For most people, when you hear your favorite song, you cannot help but to nod your head, tap your feet, or sing along. Music activates regions of the brain that can trigger movement and emotion. This is especially true for music with personal significance. There are countless studies that show how personally meaningful music can enhance mood and physical functioning for people with dementia. 

Doing a Crossword Puzzle 

Crossword puzzles require recalling specific facts and information. People that have a lot of experience completing crossword puzzles may be able to still enjoy them during the early stages, but over time, this type of activity will become increasingly difficult. 

Watching a New Movie or TV Show

Watching television shows or movies that require following dialogue or plot can be challenging for a person living with dementia. If the care recipient is not familiar with the characters or show, following along can be even more difficult.

Watching a Familiar Movie or TV Show

Familiar TV shows or movies can be comforting and enjoyable.

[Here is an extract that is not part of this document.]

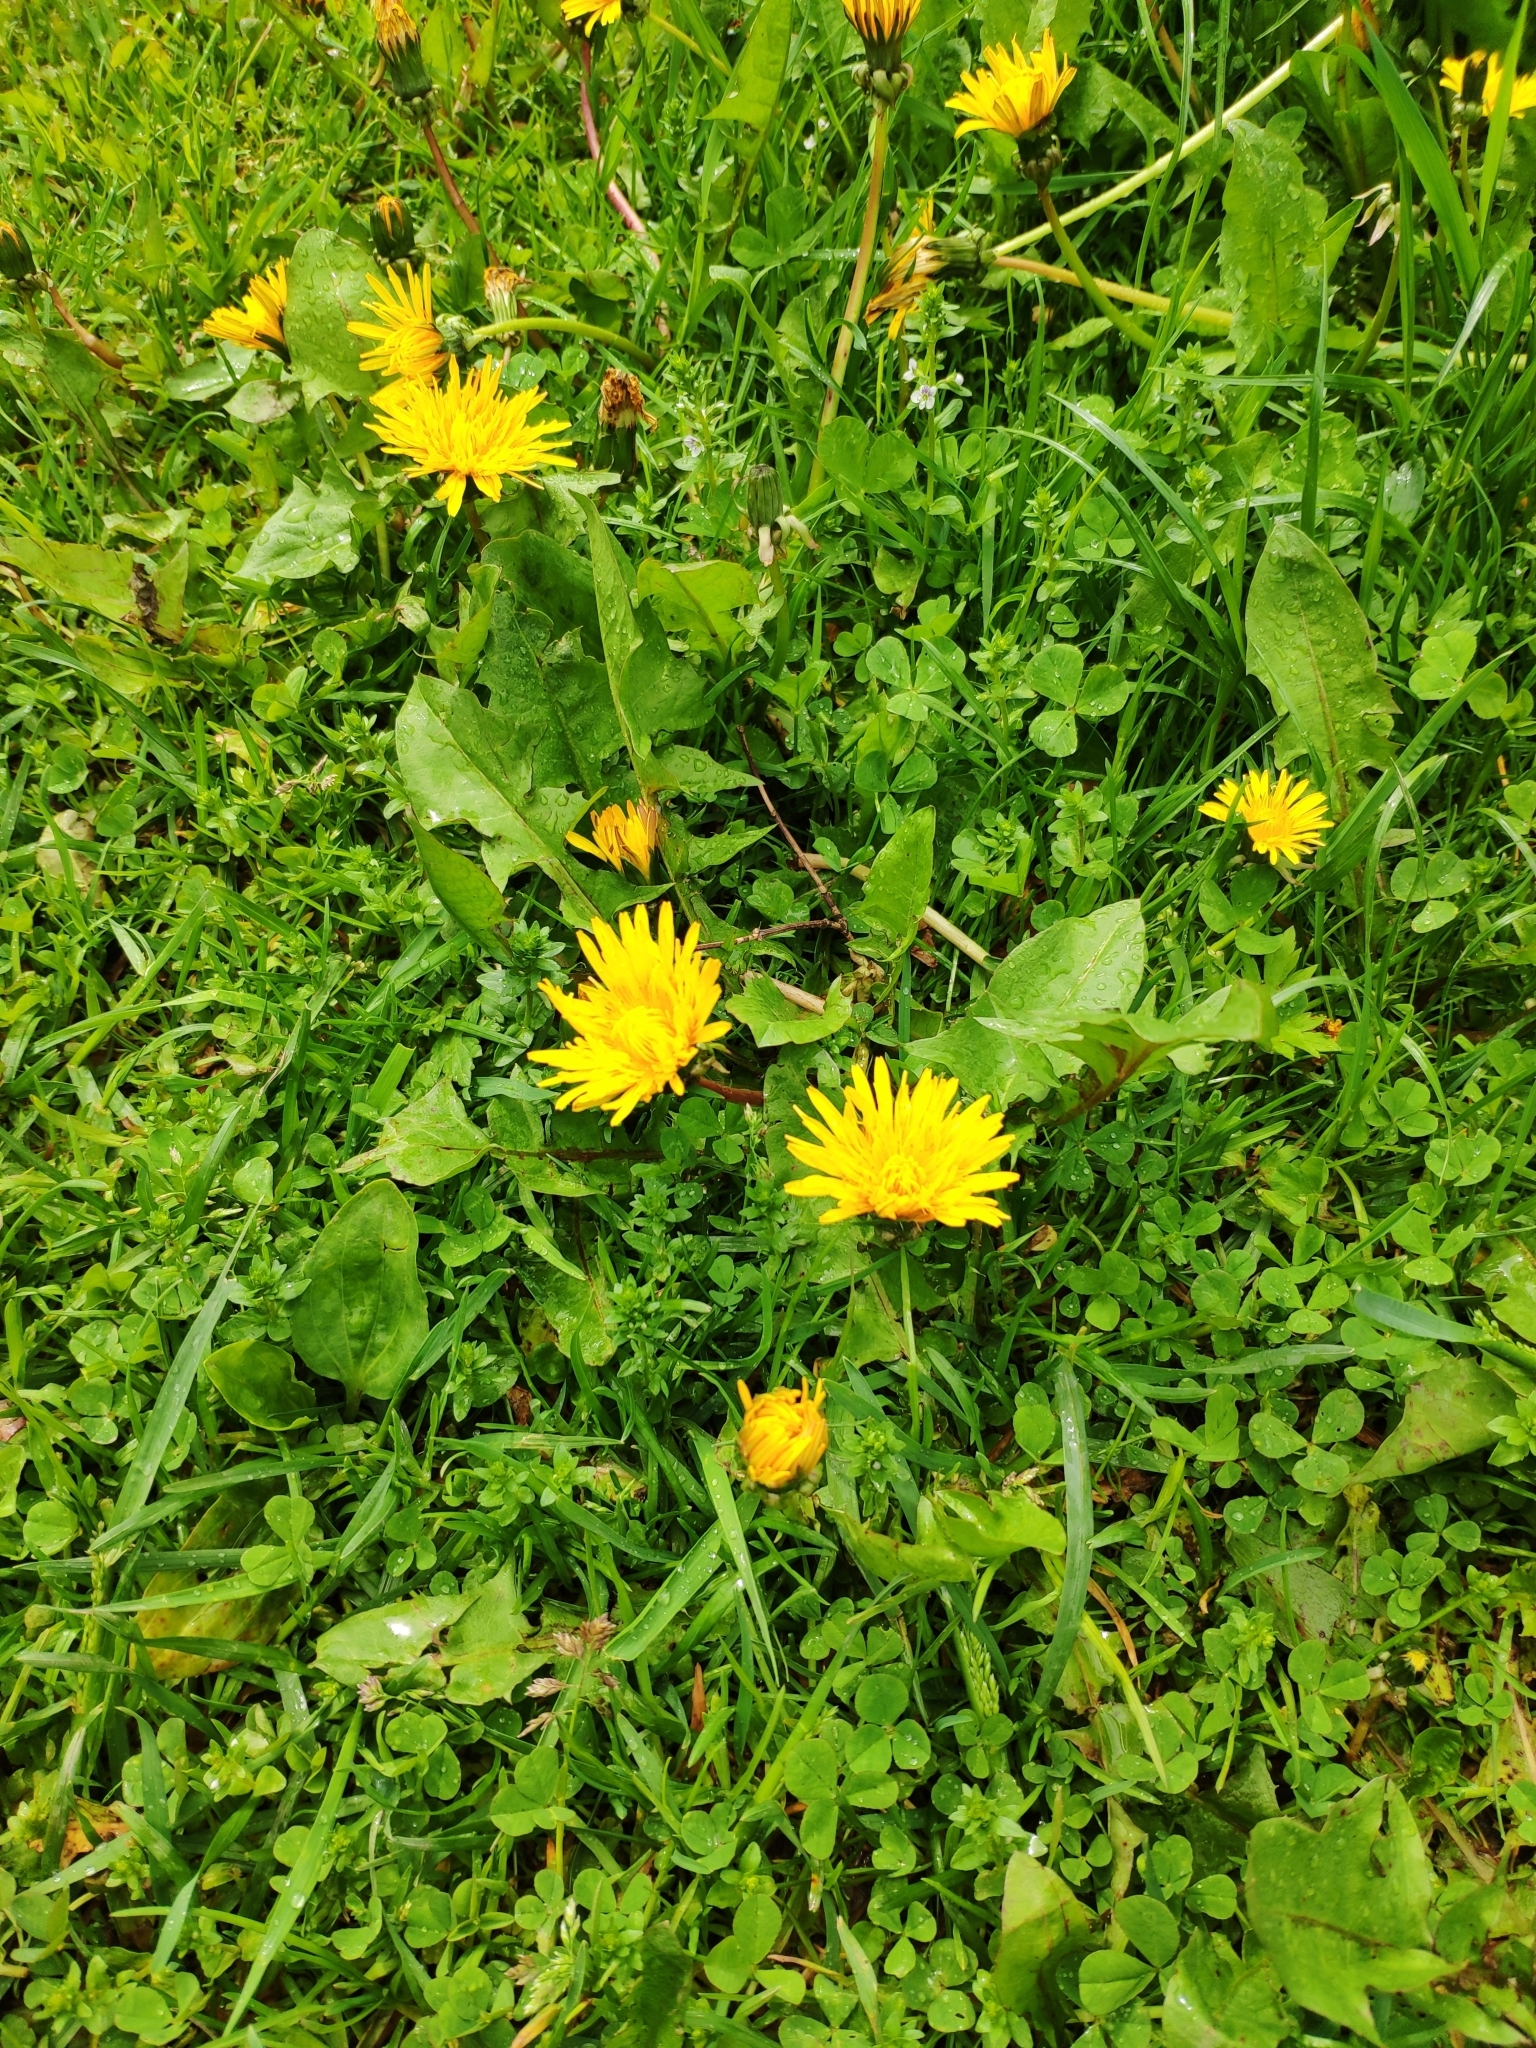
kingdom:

Our favorite movies and shows - especially those that we have watched countless times - require less thought to follow along. The characters that we have come to know over the years can help us laugh and smile.

Remembering People in a Photo

Looking at photos can be enjoyable for people living with dementia. Seeing familiar people or places can evoke feelings and memories associated with the image.  

However, the care recipient may not be able to recall certain details about the photo. Asking the care recipient to recall information that he or she knows they should know, can make them feel embarrassed or frustrated. Instead of asking about the photo, tell them about it instead.

Listening to a Familiar Story

Even though people with dementia can find it hard to recall facts and information, they often enjoy reminiscing about events with personal significance. Cherished memories are connected to emotions. Even if care recipients are not able to recall these memories independently, they may still enjoy hearing them shared.